My father taught me the most about God and studying the Bible at the crack of dawn and in the middle of the night. We would agree on a time, 5:30 am, 2:00 am. I would awake to him sitting quietly on the edge of my bed, gently tracing my face with his fingers. “It’s time,” he’d whisper so as not to waken my sister or mother or brothers. We’d tiptoe out of the house. Sometimes we’d get in the car and drive off to a remote area. If we were camping, we’d go on a long hike.
He had all the tools we needed: pens, books, paper for notes, binoculars. We’d creep along the edge of a forest in silence. Every now and then he’d cock his head and whisper, “woodthrush” or “chickadee.” “Do you hear it?” He’d try to imitate the call for me. And then we’d stalk the bird with the binoculars. I’d see a flash of bright yellow or deep red. And then there it was – a spectacular tananger, an exquisite oriole, or a curious woodpecker.

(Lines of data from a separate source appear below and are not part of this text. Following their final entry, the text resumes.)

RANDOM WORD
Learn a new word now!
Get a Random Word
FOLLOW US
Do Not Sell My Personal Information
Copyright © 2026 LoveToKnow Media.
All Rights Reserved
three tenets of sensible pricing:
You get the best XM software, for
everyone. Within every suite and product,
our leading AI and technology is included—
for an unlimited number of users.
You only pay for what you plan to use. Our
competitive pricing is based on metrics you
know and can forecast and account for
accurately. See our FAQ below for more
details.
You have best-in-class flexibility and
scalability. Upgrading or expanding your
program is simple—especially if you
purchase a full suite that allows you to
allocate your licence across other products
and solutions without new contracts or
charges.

One cold middle of the night I stood in a field with him to look for Halley’s comet. In truth, the comet didn’t look like much. It looked like a star that somebody smudged. But I saw it. I won’t have that chance again for many years. I could have easily missed it. My dad found it for me. It was the kind of moment that wise men cross continents for.
How did I learn to study the Bible? I learned at the kitchen table that there is more than one approach to solve problems. I learned that the teacher doesn’t know the only way. And I learned that if I tried hard enough, I could figure it out for myself.
I learned that when you can figure something out, you share it. And once you’ve put hours into a project, don’t toss it carelessly into the trash. But once you’ve tossed something into the trash, don’t go digging it out again.
I often find that I am study the Bible to win arguments. But if I’m quiet and still, I might see a flash of spectacular beauty.
I learned that sometimes finding the unexpected beauty in scripture happens at unusual times, in the cold and the dark, but most often with a friend at your side, pointing heavenward. If you don’t see it now, it might be fourteen years before you see it.
On my 21st birthday, my parents gave me a terrific study Bible that I am diligently wearing out. Along with the inscriptions, my Dad included three verses that have shaped my approach to the Scriptures: 2 Timothy 2:15, 1 Thessalonians 5:21, and Ephesians 5:10. Read together they combine to make a great charge to anyone seeking God’s truth. “Do your best to present yourself to God as one approved, a workman who does not need to be ashamed and who correctly handles the word of truth.” “Test everything. Hold on to the good.” “and find out what pleases the Lord.”
I sometimes get in trouble with the “Test everything” part. Sometimes we don’t want to hear questions that challenge our traditional beliefs and interpretations. But I know that God is bigger than our questions. He is bigger than our traditions. He wants us to search His word. He wants us to find out what pleases him.
The other day I was driving with my father. Without warning he swerved to the side of the road by a small wood and reached over to roll down my window. “Sometimes,” he said, “you can hear the woodthrush from the car if you stop and listen. Do you hear it?”